Der Einsatz von Recyclingbaustoffen im Waldwegebau war Thema von Simon Stäbler von Forst BW (Forstdirektion Tübingen). Er sprach sich für eine kontrollierte Verwendung von qualitätsgesichertem RC-Material aus, wie es die „Qualitätsinitiative der ForstBW“ in ihren Hinweisen für den Staatswald vorsehe. Dazu arbeite man mit dem Qualitätssicherungssystem Recycling-Baustoffe Baden-Württemberg e.V. (QRB) eng zusammen. Stäbler wies darauf hin, dass eine wilde Entsorgung von Bauabfällen zum Waldwegebau mindestens ordnungswidrig, wenn nicht strafbar sei.
Von Seiten der Recyclingunternehmen und als Vorsitzende der Fachgruppe Recycling-Baustoffe und Boden des ISTE sowie aus Sicht der Güteüberwachung betonten Christa Szenkler und QRB-Geschäftsführer Dr. Bernd Susset, dass „schwarze Schafe“ den Ruf der gesamten Branche gefährdeten. Sie verdeutlichten den Unterschied zwischen aufbereitetem QRB-geprüftem RC-Baustoff und unaufbereitetem Bauschutt. ISTE und QRB distanzierten sich sehr deutlich von der wilden Entsorgung des unaufbereiteten Bauschutts im Waldwegebau und bekundeten ihr größtes Interesse daran, nur qualitativ hochwertige Produkte für den Bau von Forstwegen zur Verfügung zu stellen.

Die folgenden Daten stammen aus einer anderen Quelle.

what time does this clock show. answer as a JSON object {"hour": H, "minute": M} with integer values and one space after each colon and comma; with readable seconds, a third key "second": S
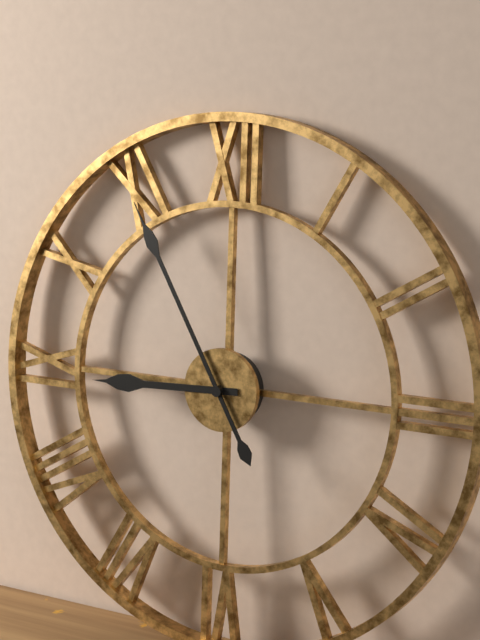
{"hour": 8, "minute": 55}
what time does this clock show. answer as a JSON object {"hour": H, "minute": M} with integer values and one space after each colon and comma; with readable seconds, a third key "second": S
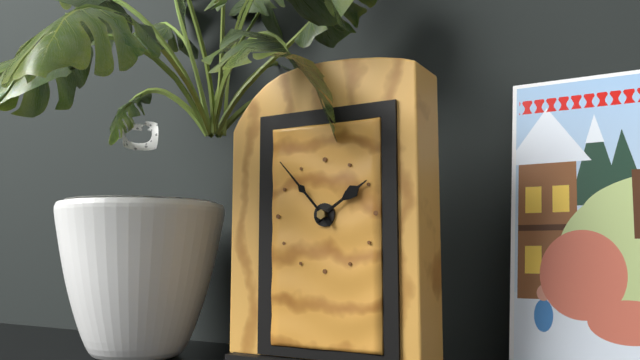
{"hour": 1, "minute": 53}
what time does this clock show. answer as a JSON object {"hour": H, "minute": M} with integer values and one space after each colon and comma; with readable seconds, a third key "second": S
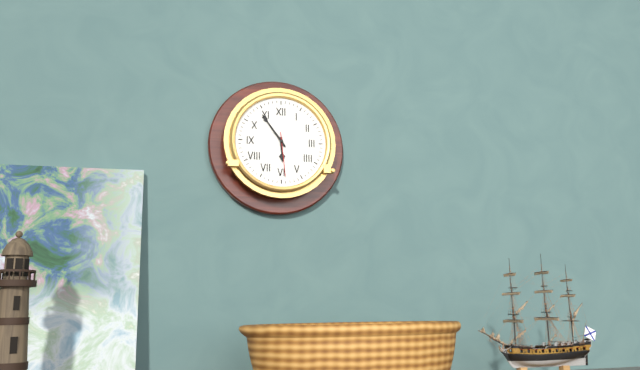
{"hour": 5, "minute": 54}
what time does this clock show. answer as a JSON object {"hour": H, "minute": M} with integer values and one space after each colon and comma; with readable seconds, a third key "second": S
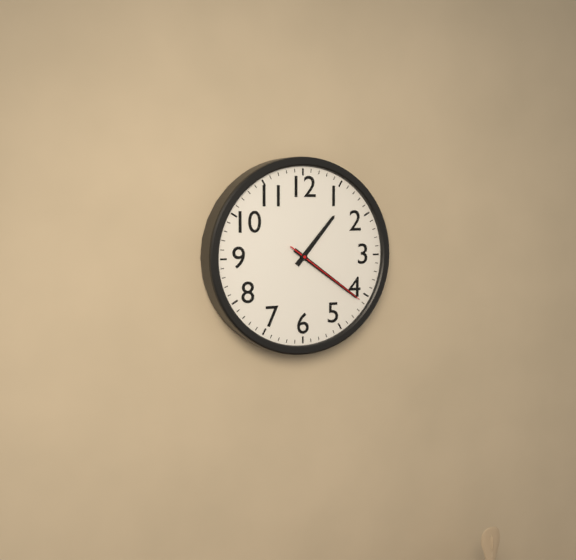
{"hour": 1, "minute": 21, "second": 21}
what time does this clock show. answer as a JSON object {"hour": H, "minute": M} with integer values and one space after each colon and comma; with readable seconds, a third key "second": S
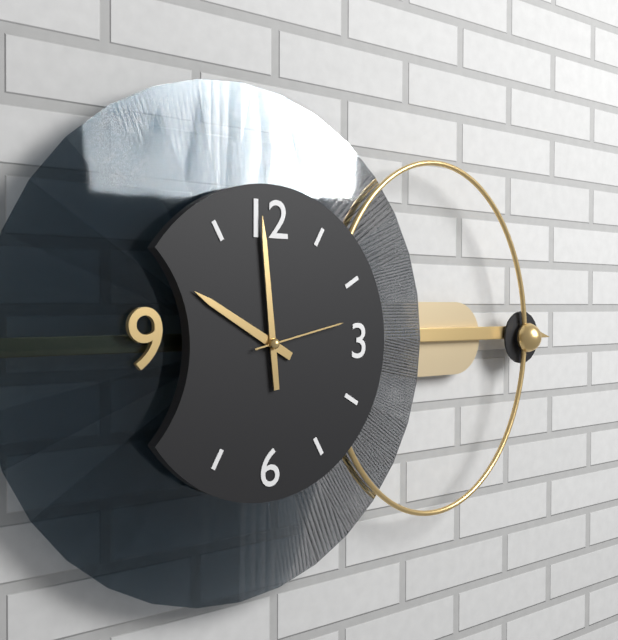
{"hour": 9, "minute": 59, "second": 13}
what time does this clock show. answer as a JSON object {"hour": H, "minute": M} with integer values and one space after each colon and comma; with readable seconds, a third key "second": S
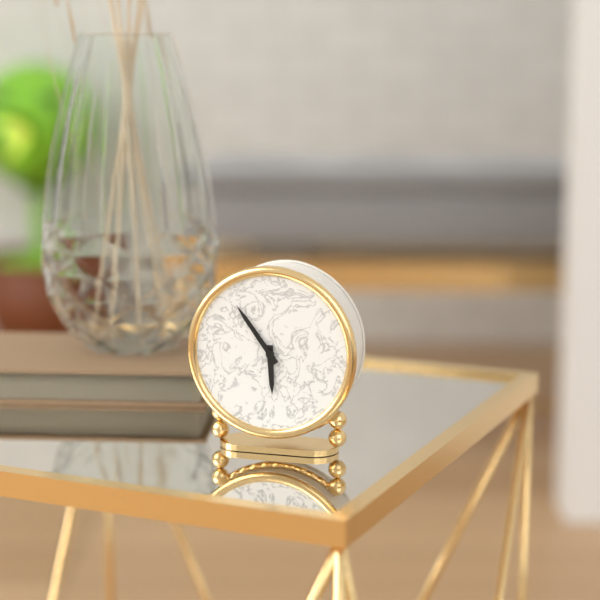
{"hour": 5, "minute": 54}
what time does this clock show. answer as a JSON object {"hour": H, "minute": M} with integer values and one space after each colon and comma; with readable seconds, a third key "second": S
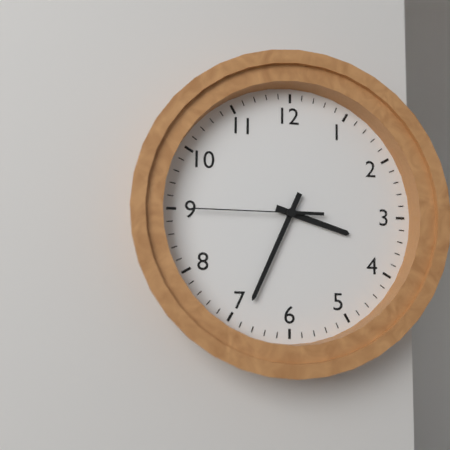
{"hour": 3, "minute": 34, "second": 45}
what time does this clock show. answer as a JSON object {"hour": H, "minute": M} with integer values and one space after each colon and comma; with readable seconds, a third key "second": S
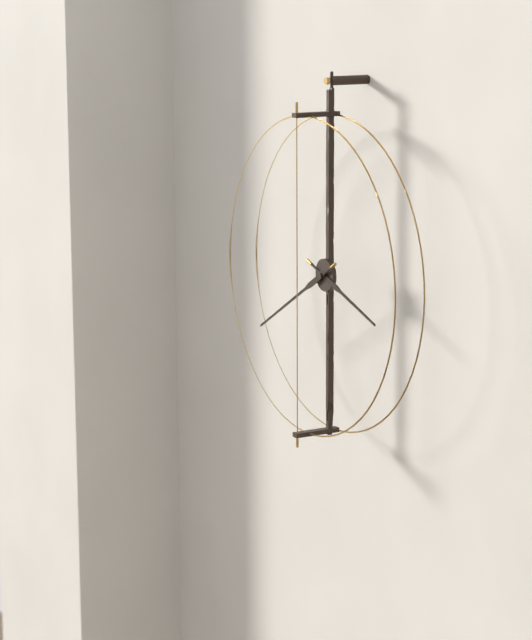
{"hour": 3, "minute": 40}
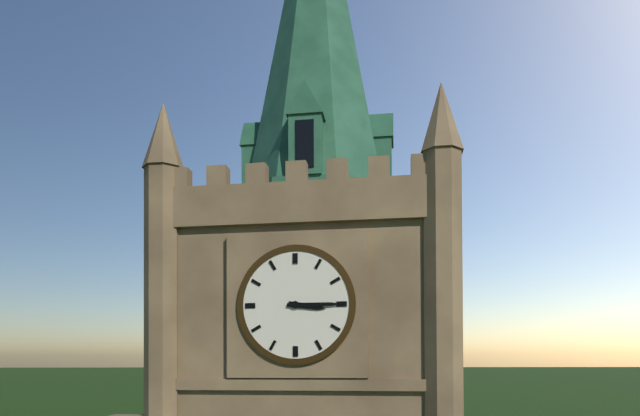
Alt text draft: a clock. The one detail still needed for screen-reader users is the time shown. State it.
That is 3:15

Über die Entsorgungspraxis und über künftige Entsorgungsmöglichkeiten bei Bitumengemischen sowie über die Abgrenzung zwischen technischen Bauwerken und Verfüllungen sprachen Robert Zimmermann vom Landesverkehrsministerium und Peter Dihlmann vom Stuttgarter Umweltministerium. Christa Szenkler würdigte den Dialog und den Austausch mit den verschiedenen Fachebenen in der Landesverwaltung. Man habe zusammen bereits viel erreicht, was sowohl der Kreislaufwirtschaft allgemein als auch den einzelnen Unternehmen zugutekomme.